Abstract

The bioenergetic fueling of cardiac muscle activity is tuned by Ca2+ signals propagated from SR to the mitochondrial matrix (excitation-bioenergetics coupling). Effective activation of the low-affinity mitochondrial Ca2+ uniporter (mtCU) is promoted by high [Ca2+] nanodomains where SR is tethered to mitochondria. Cardiac mitochondria have very large inner membrane (IMM) surface with extensive cristae folding but their mtCU current density is reportedly extremely low. We hypothesized that efficient excitation-bioenergetics coupling would require biased mtCU activity towards mitochondria-SR associations by mtCU being there more abundant and/or more efficient. To this end, we first analyzed the submitochondrial distribution of mtCU's pore protein, MCU in rat and mouse heart. Immunofluorescence (IF) in cells showed significant non-mitochondrial crossreactions; hence, we performed IF on mitochondria isolated from cardiac muscle (mtIF). mtIF showed 50% of punctate MCU positive structures colocalized with type-2 ryanodine receptor, suggesting a location bias to mitochondria-SR associations.
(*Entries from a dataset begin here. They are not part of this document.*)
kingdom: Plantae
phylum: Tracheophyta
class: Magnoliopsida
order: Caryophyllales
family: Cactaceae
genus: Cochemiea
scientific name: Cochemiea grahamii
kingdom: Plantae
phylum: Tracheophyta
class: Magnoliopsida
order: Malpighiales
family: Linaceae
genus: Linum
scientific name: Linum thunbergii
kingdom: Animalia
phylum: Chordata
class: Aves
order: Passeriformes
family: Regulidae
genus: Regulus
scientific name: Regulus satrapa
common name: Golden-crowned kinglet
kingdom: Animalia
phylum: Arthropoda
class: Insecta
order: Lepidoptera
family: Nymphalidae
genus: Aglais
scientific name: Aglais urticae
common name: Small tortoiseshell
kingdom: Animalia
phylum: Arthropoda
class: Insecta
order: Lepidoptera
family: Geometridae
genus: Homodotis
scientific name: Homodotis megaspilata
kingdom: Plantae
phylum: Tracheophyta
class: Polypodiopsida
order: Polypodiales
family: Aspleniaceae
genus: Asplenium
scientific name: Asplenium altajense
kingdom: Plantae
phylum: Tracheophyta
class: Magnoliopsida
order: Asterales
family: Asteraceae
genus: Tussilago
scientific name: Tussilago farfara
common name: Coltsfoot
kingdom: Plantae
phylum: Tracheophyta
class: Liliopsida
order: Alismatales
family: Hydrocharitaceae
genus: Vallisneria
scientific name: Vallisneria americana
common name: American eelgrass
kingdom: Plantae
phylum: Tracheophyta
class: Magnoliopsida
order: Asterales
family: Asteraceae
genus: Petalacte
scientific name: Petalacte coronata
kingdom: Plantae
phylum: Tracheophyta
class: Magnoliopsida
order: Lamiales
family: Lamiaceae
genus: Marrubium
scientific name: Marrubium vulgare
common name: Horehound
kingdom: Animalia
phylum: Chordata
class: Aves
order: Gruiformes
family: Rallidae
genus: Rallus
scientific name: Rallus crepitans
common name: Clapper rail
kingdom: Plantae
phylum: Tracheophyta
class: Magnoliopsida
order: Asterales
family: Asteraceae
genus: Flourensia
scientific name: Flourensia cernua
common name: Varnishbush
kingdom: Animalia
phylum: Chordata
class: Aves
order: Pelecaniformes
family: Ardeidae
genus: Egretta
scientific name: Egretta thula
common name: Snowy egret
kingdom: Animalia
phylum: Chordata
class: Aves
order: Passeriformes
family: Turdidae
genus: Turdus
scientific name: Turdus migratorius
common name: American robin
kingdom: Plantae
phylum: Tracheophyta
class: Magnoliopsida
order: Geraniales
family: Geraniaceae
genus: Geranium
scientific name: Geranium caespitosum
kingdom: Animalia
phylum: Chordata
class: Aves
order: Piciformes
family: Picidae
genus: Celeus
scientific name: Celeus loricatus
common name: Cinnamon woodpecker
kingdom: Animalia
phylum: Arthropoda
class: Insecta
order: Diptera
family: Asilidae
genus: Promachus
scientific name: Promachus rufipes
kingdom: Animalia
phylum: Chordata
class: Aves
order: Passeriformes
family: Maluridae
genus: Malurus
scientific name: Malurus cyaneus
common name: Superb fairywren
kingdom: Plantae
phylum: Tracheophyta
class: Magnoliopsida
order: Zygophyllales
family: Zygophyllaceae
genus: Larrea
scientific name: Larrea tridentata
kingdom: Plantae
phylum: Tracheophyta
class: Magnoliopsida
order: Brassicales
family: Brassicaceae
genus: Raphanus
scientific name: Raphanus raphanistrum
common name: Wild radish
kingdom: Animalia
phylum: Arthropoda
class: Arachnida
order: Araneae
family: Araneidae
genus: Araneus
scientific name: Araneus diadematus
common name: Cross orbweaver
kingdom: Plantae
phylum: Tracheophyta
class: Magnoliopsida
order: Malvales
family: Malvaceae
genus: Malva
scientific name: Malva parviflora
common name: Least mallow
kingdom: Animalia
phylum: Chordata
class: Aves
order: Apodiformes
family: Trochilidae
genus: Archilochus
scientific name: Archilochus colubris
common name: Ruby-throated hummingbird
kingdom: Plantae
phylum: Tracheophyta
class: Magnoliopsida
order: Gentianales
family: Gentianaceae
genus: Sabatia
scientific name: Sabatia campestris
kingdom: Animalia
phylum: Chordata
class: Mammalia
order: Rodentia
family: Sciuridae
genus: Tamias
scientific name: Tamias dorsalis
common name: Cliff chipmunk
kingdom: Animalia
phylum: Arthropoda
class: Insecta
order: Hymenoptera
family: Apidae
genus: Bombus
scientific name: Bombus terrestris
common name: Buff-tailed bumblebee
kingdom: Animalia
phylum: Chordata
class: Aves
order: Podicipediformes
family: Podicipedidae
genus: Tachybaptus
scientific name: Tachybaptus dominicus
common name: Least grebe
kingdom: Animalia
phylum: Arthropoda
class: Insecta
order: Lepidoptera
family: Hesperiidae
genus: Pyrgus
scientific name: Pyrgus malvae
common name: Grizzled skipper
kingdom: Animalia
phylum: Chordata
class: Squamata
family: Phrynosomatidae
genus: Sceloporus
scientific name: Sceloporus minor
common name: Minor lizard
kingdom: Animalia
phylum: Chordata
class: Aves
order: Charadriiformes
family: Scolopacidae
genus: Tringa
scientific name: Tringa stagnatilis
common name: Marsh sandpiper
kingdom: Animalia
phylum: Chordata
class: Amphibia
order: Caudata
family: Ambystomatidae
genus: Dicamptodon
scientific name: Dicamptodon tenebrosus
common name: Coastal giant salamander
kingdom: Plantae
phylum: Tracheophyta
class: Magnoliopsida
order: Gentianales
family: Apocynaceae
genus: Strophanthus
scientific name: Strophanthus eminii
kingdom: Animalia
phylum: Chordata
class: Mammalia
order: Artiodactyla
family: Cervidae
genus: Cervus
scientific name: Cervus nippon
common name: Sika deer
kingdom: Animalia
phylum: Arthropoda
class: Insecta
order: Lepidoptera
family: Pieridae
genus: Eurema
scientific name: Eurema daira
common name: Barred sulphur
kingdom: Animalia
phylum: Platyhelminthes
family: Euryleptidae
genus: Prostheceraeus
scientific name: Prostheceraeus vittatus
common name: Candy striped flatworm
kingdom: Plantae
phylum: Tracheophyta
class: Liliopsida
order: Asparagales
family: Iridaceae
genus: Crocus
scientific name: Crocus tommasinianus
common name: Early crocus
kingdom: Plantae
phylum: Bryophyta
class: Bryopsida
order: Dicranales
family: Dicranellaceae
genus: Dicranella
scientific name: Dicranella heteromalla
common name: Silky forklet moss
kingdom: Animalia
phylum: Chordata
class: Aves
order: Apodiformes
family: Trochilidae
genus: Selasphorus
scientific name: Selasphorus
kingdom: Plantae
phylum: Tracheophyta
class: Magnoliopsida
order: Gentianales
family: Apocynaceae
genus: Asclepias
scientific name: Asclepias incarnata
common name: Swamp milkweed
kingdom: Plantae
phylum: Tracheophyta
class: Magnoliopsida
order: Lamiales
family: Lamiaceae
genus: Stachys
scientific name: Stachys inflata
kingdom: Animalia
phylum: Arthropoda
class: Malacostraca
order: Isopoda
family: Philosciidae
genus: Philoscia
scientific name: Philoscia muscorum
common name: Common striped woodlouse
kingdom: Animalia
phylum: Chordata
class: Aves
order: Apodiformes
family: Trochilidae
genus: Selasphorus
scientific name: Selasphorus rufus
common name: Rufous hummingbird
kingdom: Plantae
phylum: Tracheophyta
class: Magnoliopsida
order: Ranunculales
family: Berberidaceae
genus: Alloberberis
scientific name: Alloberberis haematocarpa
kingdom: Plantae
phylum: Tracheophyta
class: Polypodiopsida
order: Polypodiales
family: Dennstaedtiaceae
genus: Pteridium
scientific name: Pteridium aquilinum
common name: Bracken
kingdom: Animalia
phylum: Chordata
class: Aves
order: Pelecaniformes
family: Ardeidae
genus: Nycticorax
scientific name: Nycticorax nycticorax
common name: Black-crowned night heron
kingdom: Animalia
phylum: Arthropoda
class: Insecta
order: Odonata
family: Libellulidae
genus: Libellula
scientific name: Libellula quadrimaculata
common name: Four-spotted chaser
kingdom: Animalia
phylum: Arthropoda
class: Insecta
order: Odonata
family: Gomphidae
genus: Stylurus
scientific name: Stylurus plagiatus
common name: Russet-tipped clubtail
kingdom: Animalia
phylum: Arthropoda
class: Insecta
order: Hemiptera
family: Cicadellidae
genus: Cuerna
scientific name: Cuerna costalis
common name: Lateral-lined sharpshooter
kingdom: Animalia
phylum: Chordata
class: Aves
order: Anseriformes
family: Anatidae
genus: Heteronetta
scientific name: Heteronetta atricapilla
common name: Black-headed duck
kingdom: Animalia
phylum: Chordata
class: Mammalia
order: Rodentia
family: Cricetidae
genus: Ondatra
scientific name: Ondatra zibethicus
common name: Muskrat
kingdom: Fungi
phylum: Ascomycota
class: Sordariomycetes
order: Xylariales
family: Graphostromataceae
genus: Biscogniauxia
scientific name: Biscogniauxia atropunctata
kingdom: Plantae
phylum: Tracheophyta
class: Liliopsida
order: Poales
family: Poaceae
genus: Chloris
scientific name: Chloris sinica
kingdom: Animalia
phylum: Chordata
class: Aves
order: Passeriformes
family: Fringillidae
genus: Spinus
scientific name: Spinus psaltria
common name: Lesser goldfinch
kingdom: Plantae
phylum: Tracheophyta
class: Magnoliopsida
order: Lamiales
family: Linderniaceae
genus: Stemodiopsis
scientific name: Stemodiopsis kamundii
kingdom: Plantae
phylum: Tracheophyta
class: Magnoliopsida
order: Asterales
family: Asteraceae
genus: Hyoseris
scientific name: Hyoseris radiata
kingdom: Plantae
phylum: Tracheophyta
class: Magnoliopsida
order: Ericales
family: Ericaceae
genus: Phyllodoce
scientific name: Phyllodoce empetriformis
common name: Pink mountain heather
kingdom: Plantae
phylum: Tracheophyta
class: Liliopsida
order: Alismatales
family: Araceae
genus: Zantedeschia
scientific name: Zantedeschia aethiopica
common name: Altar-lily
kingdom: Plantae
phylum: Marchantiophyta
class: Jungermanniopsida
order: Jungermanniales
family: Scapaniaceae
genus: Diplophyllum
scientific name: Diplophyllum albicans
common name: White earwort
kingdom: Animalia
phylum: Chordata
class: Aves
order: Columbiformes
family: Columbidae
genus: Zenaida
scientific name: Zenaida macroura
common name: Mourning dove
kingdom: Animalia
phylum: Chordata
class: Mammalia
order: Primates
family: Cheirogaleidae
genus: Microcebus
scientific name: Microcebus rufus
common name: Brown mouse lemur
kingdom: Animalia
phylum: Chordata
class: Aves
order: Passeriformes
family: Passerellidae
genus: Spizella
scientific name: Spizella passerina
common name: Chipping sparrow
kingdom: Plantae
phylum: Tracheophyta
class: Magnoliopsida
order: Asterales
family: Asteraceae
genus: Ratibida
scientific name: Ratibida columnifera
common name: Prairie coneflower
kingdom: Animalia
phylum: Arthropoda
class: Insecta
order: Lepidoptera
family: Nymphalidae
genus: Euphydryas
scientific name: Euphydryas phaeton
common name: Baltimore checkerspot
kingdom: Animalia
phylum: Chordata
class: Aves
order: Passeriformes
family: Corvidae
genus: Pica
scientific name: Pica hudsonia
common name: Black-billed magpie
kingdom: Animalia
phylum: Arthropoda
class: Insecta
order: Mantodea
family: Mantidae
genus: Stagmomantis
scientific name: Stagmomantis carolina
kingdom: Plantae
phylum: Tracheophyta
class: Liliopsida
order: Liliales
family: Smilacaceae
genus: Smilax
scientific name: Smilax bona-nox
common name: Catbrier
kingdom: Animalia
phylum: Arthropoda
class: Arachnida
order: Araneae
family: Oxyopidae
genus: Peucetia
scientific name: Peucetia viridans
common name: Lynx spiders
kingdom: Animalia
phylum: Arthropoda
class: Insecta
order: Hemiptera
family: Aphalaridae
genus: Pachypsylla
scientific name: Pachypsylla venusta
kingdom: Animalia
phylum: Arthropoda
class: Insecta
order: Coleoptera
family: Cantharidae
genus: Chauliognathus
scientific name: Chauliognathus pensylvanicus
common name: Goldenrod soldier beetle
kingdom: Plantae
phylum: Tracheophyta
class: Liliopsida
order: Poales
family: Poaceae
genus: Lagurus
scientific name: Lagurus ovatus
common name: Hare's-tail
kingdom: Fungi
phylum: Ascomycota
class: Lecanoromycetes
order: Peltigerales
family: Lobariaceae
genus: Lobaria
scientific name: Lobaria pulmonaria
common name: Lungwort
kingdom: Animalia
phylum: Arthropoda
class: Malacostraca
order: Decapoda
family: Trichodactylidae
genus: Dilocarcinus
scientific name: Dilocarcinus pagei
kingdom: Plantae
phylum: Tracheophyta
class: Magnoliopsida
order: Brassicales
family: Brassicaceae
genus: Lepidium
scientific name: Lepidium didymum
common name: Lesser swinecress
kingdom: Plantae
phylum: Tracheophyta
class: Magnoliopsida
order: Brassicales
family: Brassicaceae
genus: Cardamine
Further, in submitochondrial membrane fractions MCU and the SR marker calsequestrin were both enriched with the inner-outer membrane contact points. Mitochondrial membranes in the SR fraction (MMSR) harbored as high concentrations of MCU as the crude mitochondria and much higher levels of the essential MCU regulator EMRE. Gel-filtration analysis showed size profiles of non-denaturing detergent-solubilized MCU- vs. EMRE-containing complexes largely overlapping in the SR fraction, while revealed MCU containing complexes without EMRE in the crude mitochondria. Finally, Ca2+ flux assays revealed more efficient mtCU-mediated Ca2+ uptake by the MMSR than the crude mitochondria. Our data thus suggest a distribution bias in the mtCU channel components over the cardiac IMM, turning mitochondria-SR interfaces to Ca2+ uptake ‘hotspots’ harboring all-EMRE-supported MCU while leaving other IMM areas less responsive to Ca2+ owing to EMRE-less mtCUs.